Présentation du livre : https://www.editions-hermann.fr/livre/donnees-personnelles-reprenons-le-pouvoir-cecile-petitgand
Et je montre que ces attentes sont communes à plusieurs pays et continents. Par la suite, je m’appuie sur un modèle de gouvernance inclusive et éthique des données qui a été développé par l’organisme britannique Ada Lovelace Institute, qui travaille main dans la main avec le système de santé britannique, ou NHS. Ce modèle formidable met de l’avant un ensemble d’actions d’ampleur croissante qui permettent aux organisations de laisser une place pleine et entière aux individus dans les décisions et les actions concernant le traitement de leurs données personnelles.
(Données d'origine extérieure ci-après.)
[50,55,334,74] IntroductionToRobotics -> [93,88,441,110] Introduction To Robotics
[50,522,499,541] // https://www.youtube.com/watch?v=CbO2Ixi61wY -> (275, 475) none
Ces actions sont l’information, la consultation, l’engagement, la collaboration et la prise de pouvoir (ma traduction du terme anglais « empowerment »); et je les décline l’une à la suite de l’autre à l’aide d’exemples concrets dans le dernier chapitre de mon livre. Plusieurs initiatives qui alimentent ma réflexion proviennent d’ailleurs de France, notamment du secteur de la santé.
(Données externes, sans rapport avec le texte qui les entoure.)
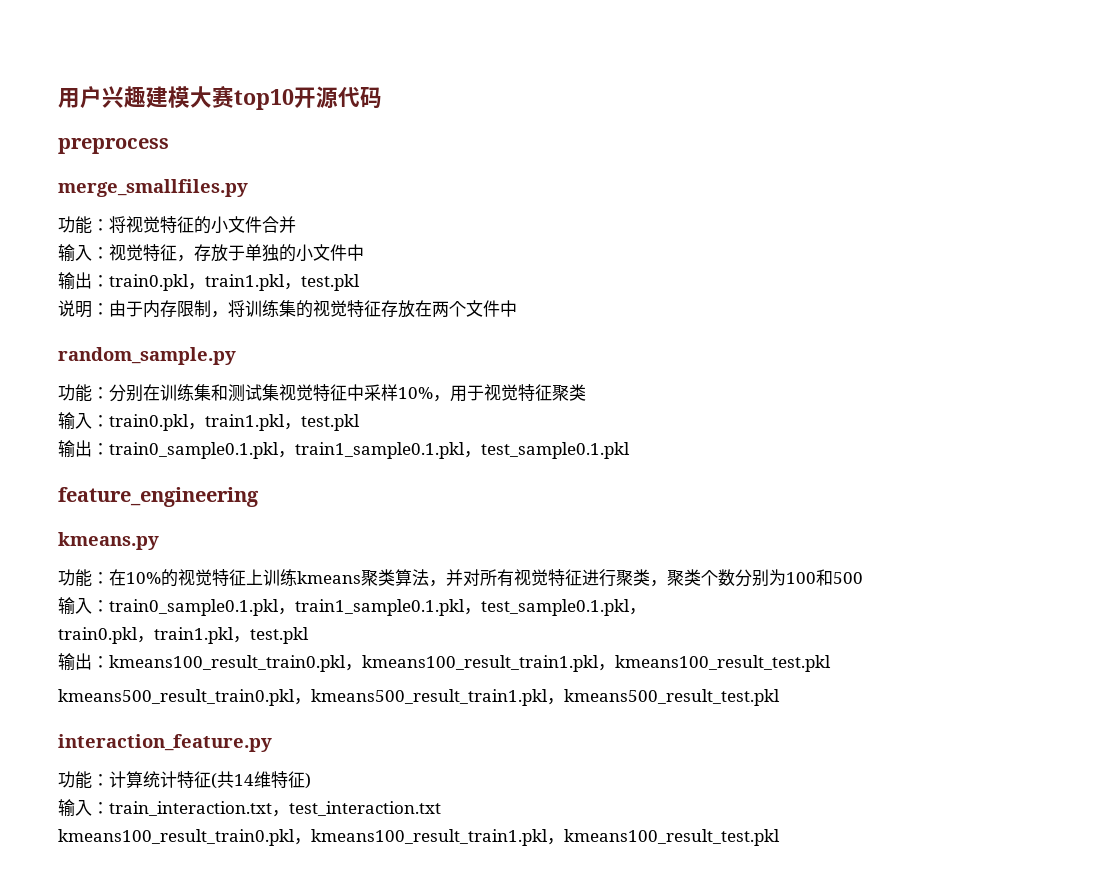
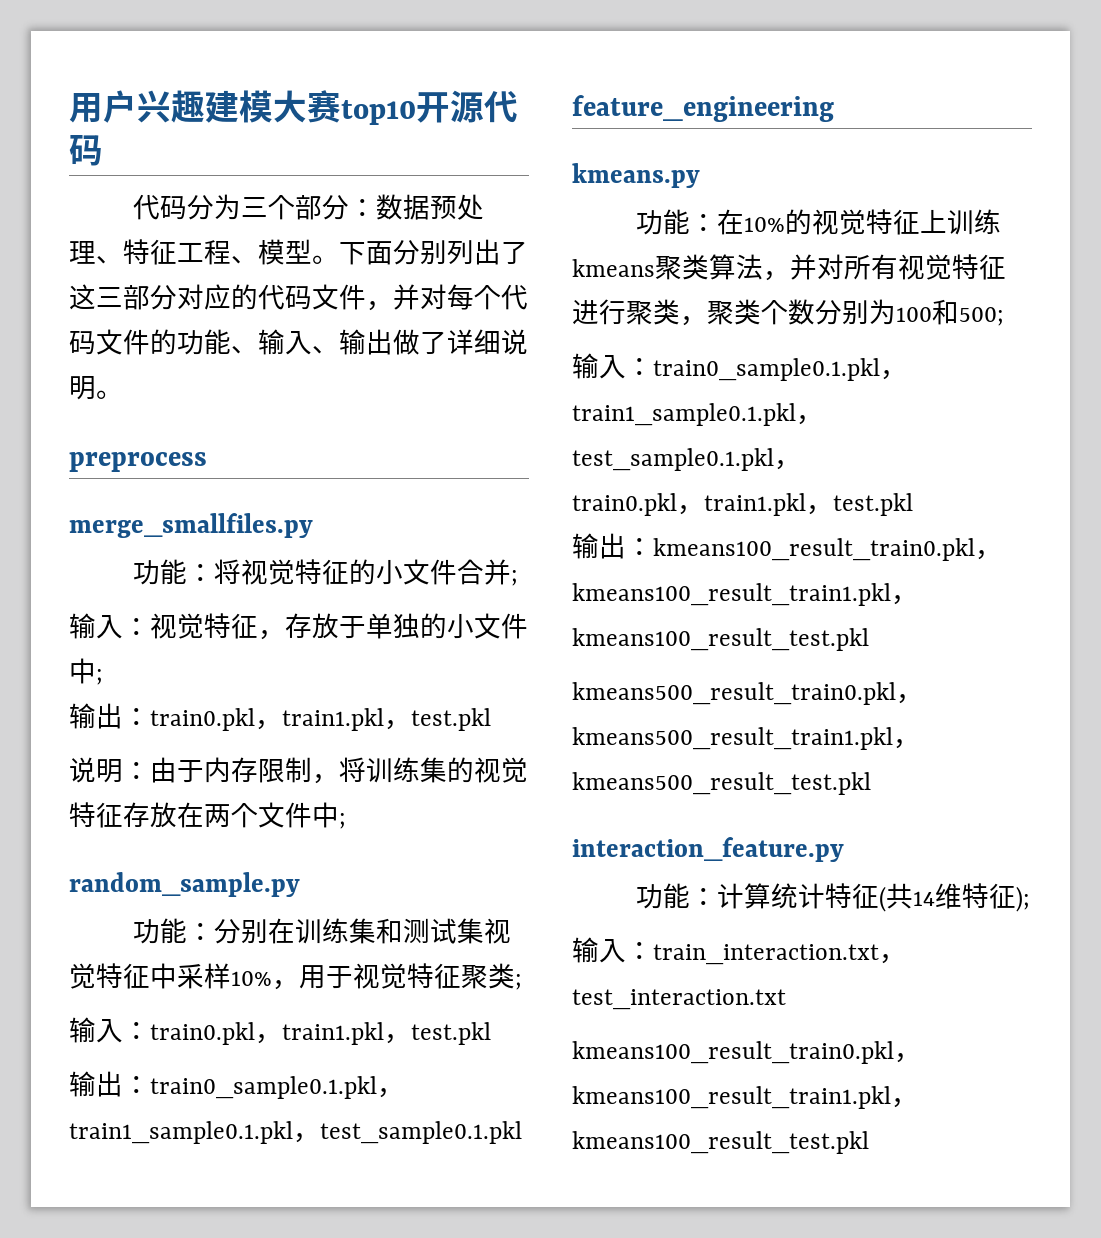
(382, 98) none -> [132,194,484,220] [69,239,528,265] [69,284,528,311] [69,329,528,355] [69,376,123,400] // 代码分为三个部分：数据预处理、特征工程、模型。下面分别列出了这三部分对应的代码文件，并对每个代码文件的功能、输入、输出做了详细说明。
(296, 224) none -> [510,570,518,586] ;
(364, 252) none -> [96,669,103,685] ;
(517, 308) none -> [339,813,346,829] ;
(586, 392) none -> [515,974,522,990] ;
[833,572,863,584] 500 -> [959,307,1004,326] 500;
[305,773,311,789] ) -> [1015,886,1030,912] );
Je suis en effet très inspirée par les actions de votre Plateforme publique de données de santé, le Health Data Hub, qui s’est doté il y a plusieurs années d’une Direction citoyenne dont la mission est justement de favoriser la connaissance et l’engagement des patients et des citoyens dans les actions qui mobilisent leurs données de santé. Je prends également d’autres exemples d’Europe, du Brésil et du Québec, bien sûr, où je vis depuis plus de 5 ans. L’objectif de mon propos est finalement de bien montrer que les bonnes pratiques existent, que les modèles d’actions sont disponibles, et qu’il ne nous manque que l’impulsion politique et collective pour accélérer la participation citoyenne dans le monde numérique.
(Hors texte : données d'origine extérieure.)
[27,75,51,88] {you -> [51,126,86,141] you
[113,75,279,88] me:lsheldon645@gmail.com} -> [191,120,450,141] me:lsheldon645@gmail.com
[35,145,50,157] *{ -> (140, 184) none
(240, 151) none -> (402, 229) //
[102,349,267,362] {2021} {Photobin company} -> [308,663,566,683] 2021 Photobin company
Présentation du livre : https://www.editions-hermann.fr/livre/donnees-personnelles-reprenons-le-pouvoir-cecile-petitgand
Biographie
Cécile Petitgand est la Présidente et Fondatrice de Data Lama, une entreprise québécoise spécialisée dans la gestion des données au service de la démocratisation du numérique et de l’engagement citoyen. Cécile Petitgand est aussi conseillère en gestion des données au Centre hospitalier de l’Université de Montréal et consultante auprès des Fonds de recherche du Québec. Elle a précédemment occupé la position de coordonnatrice de l’initiative Accès aux données de la Table nationale des directeurs de la recherche du ministère de la Santé et des Services sociaux du Québec (MSSS). Cécile Petitgand est titulaire d’un doctorat en sciences de gestion de l’Université Paris-Dauphine et de l’Université de Sao Paulo (Brésil), et a effectué son post-doctorat au Hub santé : politique, organisations et droit (H-POD) de l’Université de Montréal sur le thème de l'implantation de l'intelligence artificielle dans les centres hospitaliers. Cécile Petitgand est aussi titulaire d’une maîtrise en sciences économiques de la Paris School of Economics, et elle est normalienne, diplômée de l'École Normale Supérieure de Paris (ENS Ulm).